Nie, nie tylko o to chodzi. Pozwól, że "wypożyczę sobie" nauczycielski zwrot: otóż poziom dyskusji niejednokrotnie jest żenujący. Dla przykładu dodam, że nie widzę żadnej przyjemności w braniu udziału w dyskusji, którą ktoś okrasza dowcipami z krematoryjnego pieca. W dyskusji w cztery oczy nie można się ukryć za nickiem, za monitorem i bezkarnie korzystać z anonimowości, może dlatego na pewne reakcje lub działania trudno się natknąć. Czy to oznacza, że osoba w realu jest mniej autentyczna, a w internecie wyłazi z niej cały brud, chamstwo, ograniczenie i kołtun ? Może.
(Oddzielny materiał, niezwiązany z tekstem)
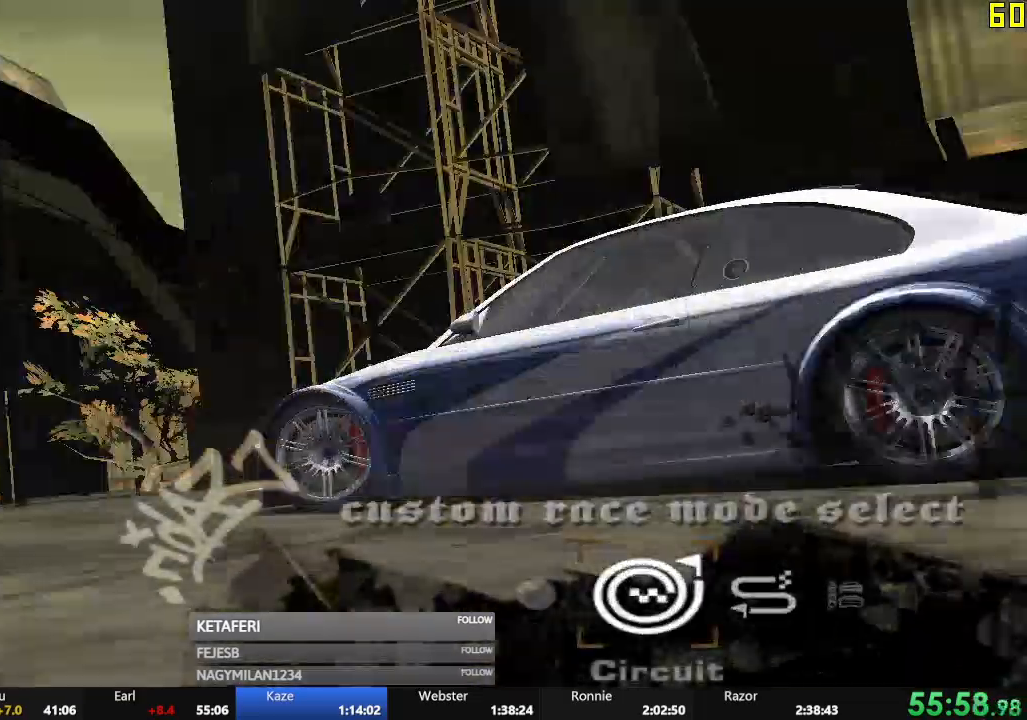
{"buttons": [], "left_stick": "center", "events": [[417, "DPAD_RIGHT", "up"]]}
Nie mogę w tej chwili tego roztrząsać, wybacz.
Rozumiem.
eugeniuszu, nie broń katolickich owieczek przed deprawacją, bo nikt Ci ich spod dachu owczarni kraść nie zamierza...
cześć aga-sole :-). Moi goście chcą mnie już ze skóry obłupić, więc tylko się witam i dobrej nocy życzę.
"Katolickie owieczki" zawsze należy chronić przed deprawacją.
Owczarnia nie jest moja.
Kraść nikt nie zamierza? Tak twierdzisz?

Owieczki nie są "katolickie", każda jest owieczką.
>>wystarczy mi przeczytanie o nim notatki
Jestem........ja goscia Krishnamurti nie znam, wybaczcie mnie igniorantce:) Za to skonczylam wlasnie czytac Mysliwsiego "Traktakt o luskaniu fasoli", to o wiele bardziej moje klimaty. Pewnie jestem za stara i umysl juz nie jest swiezy i fantazyjny jak kiedys, ale bardzo lubie czytac wasze wypowiedzi. Zwykle nie ingeruje bo po prostu nie czuje sie na silach. Jestem bardzo lagodna osoba, nie lubie sporow, klotni, a juz na pewno obrazania i wyzwisk. Sledze wypowiedzi Prawie, Gaio, Ellison i innych, czytam co pisze Yama, ktora jest ostrozna i nie wdaje sie w niepotrzebne dyskusje. Podziwiam Dee i Kasie z Milano, ktore juz od dawna sa na tym forum i maja dobra znajomosc wloskiego.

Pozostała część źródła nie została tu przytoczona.